## Partes del ejercicio
(1) Responde estas preguntas con lo que dice el texto seleccionado:
(a) ¿En qué laguna ocurrió lo que se cuenta?
(b) ¿Por qué se adentró en los manglares el turista estadounidense de la historia?
(c) ¿Quién fue la única persona que secundó la misión?
(2) Copia tal cual el fragmento del texto seleccionado que va de "Ocurrió en la" a "estaban en casa.".

== Texto seleccionado ==

Fotografía por Mariano A. Moreno
Fotografía por Mariano A. Moreno

Ocurrió en la laguna Nichupté de Cancún, hace muchos años, antes de la invasión del sargazo y del tráfico vehicular en la zona hotelera y de la construcción desenfrenada de edificios que bloquean la vista al mar. Yo era un niño interesado en los animales salvajes, en parte por culpa de películas como Tiburón y por los documentales de la vida animal que me mantenían despierto los sábados por la noche, cuando mis padres no estaban en casa. 


Puede que supiera que aquella laguna era hábitat natural de cocodrilos cuando escuché la historia sobre un turista estadounidense que fue perseguido por un cocodrilo después de adentrarse en los manglares porque tenía que orinar; incidente tan repetido que bien podría sonar a leyenda urbana o a cuento con moraleja para disuadir a los niños de acercarse a su territorio. Como suele suceder, yo solo tuve más ganas de buscar cocodrilos en la laguna. 


La única persona que secundó mi descabellada misión fue mi abuela. Lejos de desmotivarme diciendo que era falso que los cocodrilos vivieran ahí, o que no llegaban a orillas de la laguna, que ya estaban extintos o que ya había comenzado la falsa temporada en la que migran a otras aguas, me dijo que ella podría acompañarme a buscar uno.

===
== Registros proporcionados ==

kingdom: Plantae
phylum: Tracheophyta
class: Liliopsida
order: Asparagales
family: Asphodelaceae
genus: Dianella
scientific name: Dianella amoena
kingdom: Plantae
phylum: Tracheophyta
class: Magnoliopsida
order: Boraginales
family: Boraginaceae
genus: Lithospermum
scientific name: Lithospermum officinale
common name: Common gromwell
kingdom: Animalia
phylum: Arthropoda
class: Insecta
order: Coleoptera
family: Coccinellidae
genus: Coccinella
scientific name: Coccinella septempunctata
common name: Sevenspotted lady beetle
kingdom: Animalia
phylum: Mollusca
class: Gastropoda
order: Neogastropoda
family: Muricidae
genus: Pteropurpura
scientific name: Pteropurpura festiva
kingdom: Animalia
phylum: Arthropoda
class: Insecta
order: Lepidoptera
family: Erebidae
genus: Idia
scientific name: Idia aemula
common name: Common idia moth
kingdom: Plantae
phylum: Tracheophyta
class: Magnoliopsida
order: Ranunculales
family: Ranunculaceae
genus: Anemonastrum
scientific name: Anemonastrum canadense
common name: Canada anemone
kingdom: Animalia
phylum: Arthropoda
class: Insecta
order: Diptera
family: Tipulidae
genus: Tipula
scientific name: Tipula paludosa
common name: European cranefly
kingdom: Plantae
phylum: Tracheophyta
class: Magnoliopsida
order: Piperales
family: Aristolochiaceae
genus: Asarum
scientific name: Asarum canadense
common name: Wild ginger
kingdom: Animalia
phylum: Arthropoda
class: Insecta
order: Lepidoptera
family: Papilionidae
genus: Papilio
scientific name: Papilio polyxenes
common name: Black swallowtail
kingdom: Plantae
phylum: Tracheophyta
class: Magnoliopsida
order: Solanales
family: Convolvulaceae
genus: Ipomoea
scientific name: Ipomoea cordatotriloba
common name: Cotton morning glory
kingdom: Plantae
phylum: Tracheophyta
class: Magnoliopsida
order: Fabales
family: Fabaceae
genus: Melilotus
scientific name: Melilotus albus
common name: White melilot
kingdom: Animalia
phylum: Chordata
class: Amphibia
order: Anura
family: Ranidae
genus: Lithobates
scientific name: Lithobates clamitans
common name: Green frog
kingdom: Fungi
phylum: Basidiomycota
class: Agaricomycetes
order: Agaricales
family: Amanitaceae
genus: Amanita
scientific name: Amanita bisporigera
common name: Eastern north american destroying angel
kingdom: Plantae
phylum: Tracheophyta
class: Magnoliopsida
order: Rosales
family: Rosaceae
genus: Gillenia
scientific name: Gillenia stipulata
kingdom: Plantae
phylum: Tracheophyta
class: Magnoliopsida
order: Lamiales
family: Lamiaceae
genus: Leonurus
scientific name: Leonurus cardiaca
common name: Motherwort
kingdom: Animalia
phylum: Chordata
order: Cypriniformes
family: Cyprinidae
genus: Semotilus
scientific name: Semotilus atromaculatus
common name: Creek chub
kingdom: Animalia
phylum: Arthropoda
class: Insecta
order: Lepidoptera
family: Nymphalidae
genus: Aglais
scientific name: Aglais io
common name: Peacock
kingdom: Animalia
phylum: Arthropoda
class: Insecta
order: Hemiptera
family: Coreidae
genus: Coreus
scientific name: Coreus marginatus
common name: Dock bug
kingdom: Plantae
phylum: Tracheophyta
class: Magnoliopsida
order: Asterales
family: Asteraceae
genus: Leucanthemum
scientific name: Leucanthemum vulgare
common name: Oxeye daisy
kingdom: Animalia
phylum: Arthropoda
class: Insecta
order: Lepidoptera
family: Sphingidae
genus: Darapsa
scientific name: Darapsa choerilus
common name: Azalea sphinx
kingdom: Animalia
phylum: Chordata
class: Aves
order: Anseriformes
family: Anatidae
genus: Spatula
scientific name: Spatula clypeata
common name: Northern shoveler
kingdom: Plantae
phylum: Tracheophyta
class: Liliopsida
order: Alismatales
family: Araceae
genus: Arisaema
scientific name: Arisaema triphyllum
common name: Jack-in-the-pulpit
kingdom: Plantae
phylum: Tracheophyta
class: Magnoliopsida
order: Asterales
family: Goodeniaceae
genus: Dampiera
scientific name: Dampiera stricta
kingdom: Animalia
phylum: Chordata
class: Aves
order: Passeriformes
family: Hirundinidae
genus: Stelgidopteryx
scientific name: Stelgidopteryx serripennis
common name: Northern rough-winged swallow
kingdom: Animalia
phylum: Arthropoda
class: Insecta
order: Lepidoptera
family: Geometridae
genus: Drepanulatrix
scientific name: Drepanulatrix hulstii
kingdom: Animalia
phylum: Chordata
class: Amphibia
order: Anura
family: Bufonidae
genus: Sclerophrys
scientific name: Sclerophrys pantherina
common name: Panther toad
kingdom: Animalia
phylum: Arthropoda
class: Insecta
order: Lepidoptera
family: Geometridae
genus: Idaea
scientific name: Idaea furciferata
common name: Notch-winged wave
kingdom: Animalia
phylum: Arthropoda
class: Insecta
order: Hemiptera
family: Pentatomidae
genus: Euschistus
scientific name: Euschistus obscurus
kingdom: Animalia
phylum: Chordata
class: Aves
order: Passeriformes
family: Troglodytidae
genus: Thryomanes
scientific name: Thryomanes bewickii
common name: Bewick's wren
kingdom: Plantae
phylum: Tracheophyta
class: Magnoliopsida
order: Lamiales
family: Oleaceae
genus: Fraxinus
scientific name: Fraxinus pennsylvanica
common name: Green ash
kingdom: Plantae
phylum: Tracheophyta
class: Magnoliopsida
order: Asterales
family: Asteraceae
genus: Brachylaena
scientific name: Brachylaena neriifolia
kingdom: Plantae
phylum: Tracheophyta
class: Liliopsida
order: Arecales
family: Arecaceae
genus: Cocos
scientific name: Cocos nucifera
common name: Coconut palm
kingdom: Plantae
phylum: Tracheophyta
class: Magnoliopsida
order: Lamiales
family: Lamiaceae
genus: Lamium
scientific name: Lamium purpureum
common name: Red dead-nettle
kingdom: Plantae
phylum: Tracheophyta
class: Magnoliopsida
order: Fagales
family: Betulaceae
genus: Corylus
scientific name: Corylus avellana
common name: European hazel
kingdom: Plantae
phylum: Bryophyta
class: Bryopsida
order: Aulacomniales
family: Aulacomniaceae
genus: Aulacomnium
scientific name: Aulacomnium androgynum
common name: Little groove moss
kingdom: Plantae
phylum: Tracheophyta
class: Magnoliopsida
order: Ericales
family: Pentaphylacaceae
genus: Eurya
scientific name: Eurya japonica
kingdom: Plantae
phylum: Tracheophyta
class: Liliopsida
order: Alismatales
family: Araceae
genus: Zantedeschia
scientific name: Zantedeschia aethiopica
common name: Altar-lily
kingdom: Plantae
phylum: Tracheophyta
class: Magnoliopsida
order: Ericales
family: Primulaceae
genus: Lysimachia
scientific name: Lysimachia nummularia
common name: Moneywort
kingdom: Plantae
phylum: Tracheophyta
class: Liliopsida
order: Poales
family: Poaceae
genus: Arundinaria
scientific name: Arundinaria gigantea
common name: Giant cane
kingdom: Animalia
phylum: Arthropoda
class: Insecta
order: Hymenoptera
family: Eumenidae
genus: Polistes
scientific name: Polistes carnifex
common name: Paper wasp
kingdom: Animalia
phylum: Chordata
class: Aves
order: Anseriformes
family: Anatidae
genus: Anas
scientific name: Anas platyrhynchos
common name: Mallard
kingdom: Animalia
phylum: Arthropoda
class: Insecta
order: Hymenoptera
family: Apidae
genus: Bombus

===

## Resultados por tarea
(1)
(a) En la laguna Nichupté de Cancún.
(b) Porque tenía que orinar.
(c) La abuela de quien narra.

(2)
Ocurrió en la laguna Nichupté de Cancún, hace muchos años, antes de la invasión del sargazo y del tráfico vehicular en la zona hotelera y de la construcción desenfrenada de edificios que bloquean la vista al mar. Yo era un niño interesado en los animales salvajes, en parte por culpa de películas como Tiburón y por los documentales de la vida animal que me mantenían despierto los sábados por la noche, cuando mis padres no estaban en casa.